- AIM OF THE TASK
Tally the lines below containing the word "joypad" and give that total alone.
- - - -
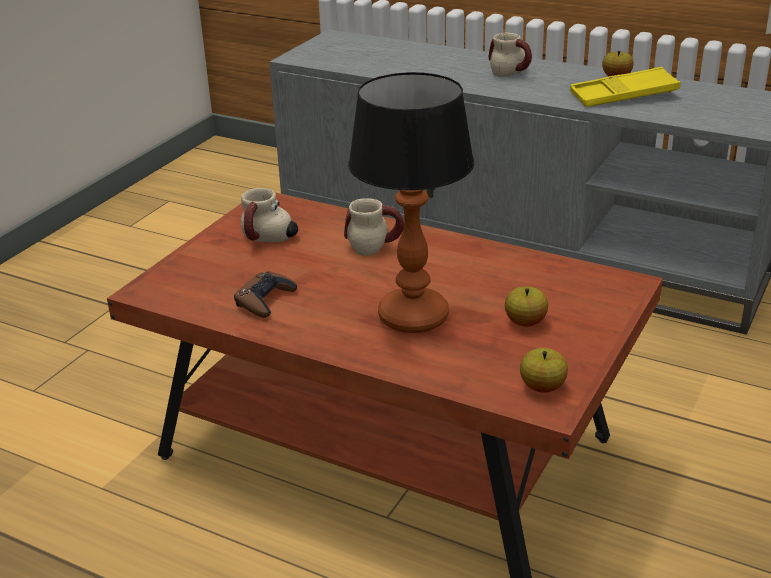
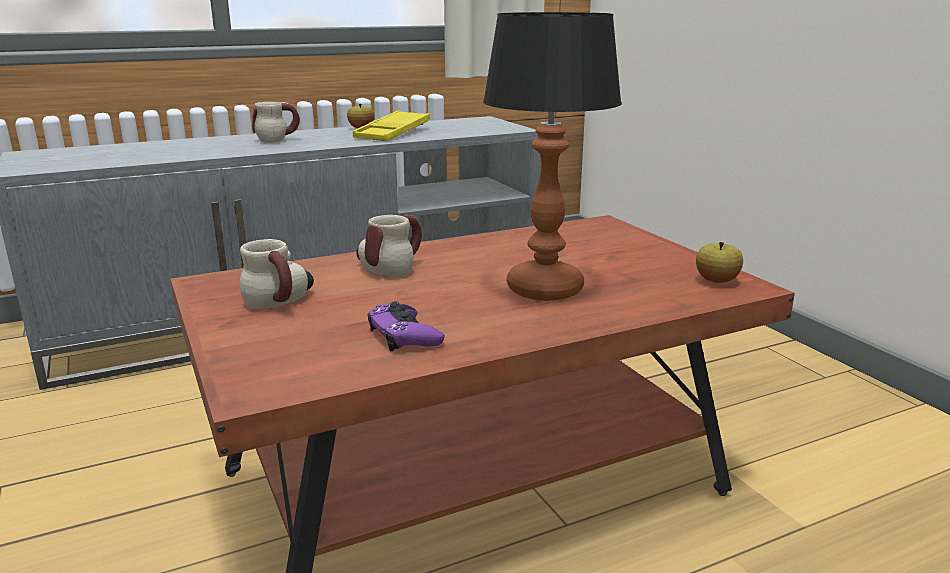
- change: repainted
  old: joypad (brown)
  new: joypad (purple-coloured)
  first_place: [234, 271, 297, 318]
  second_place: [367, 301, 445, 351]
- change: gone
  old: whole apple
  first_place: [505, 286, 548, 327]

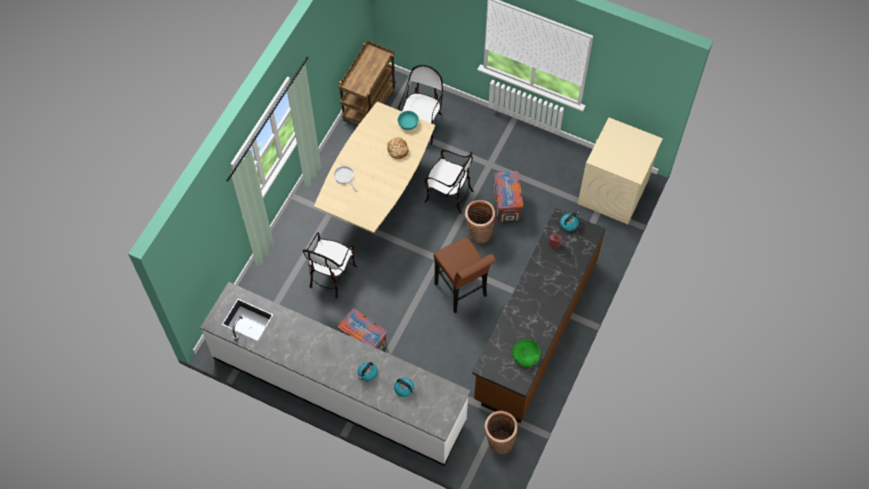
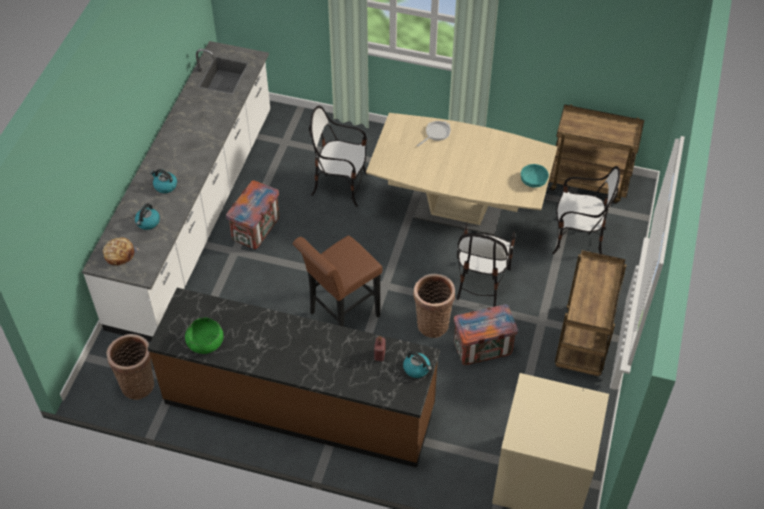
- change: shifted
  old: baked bread
  first_place: [387, 137, 409, 159]
  second_place: [103, 237, 139, 266]
- change: new
  new: wheeled cart (brown)
  second_place: [555, 250, 626, 376]

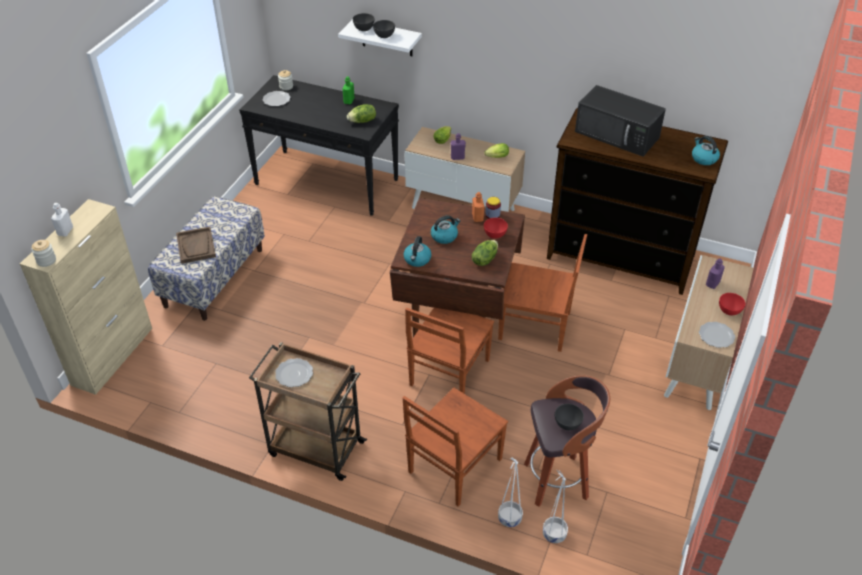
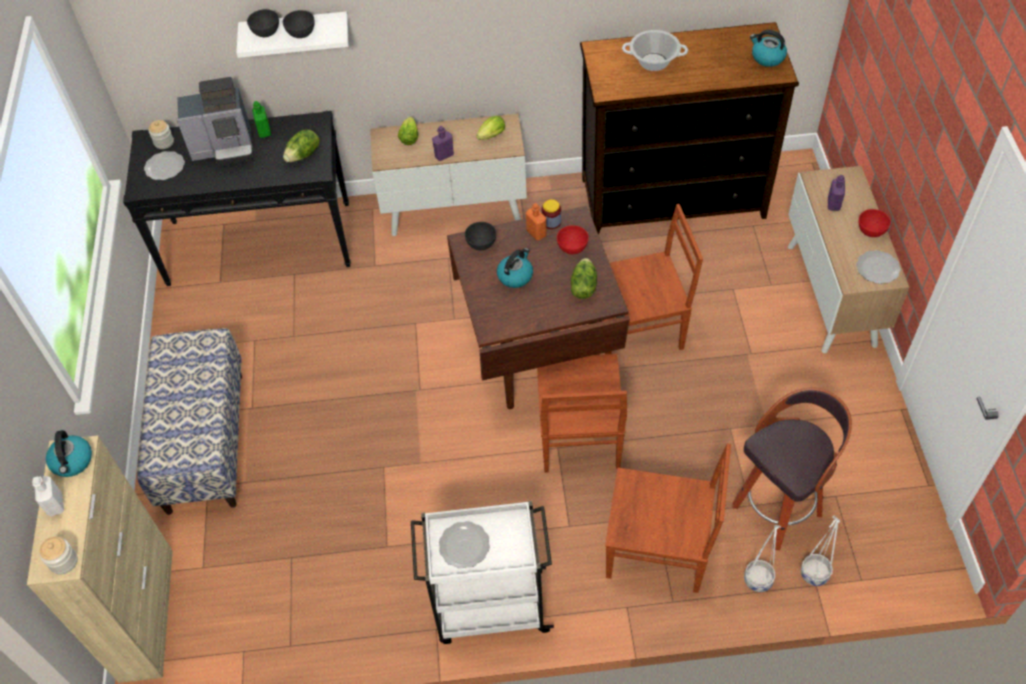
- change: shifted
  old: tea kettle
  first_place: [403, 236, 432, 267]
  second_place: [46, 430, 92, 477]
- change: new
  new: coffee brewer
  second_place: [177, 77, 254, 166]
- change: repainted
  old: wheeled cart (brown)
  new: wheeled cart (whitish)
  first_place: [249, 342, 367, 481]
  second_place: [411, 501, 554, 644]
- change: shifted
  old: bowl (gray)
  first_place: [555, 404, 584, 430]
  second_place: [465, 222, 496, 251]
- change: rotated
  old: plain chair (brown)
  first_place: [402, 388, 508, 507]
  second_place: [605, 443, 731, 593]
  degrees: -90
- change: swapped
  old: microwave oven (blackish)
  new: stockpot
  first_place: [575, 85, 666, 157]
  second_place: [622, 30, 688, 71]
- change: gone
  old: tray (brown)
  first_place: [176, 227, 216, 264]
- - - -
- FINAL ANSWER
2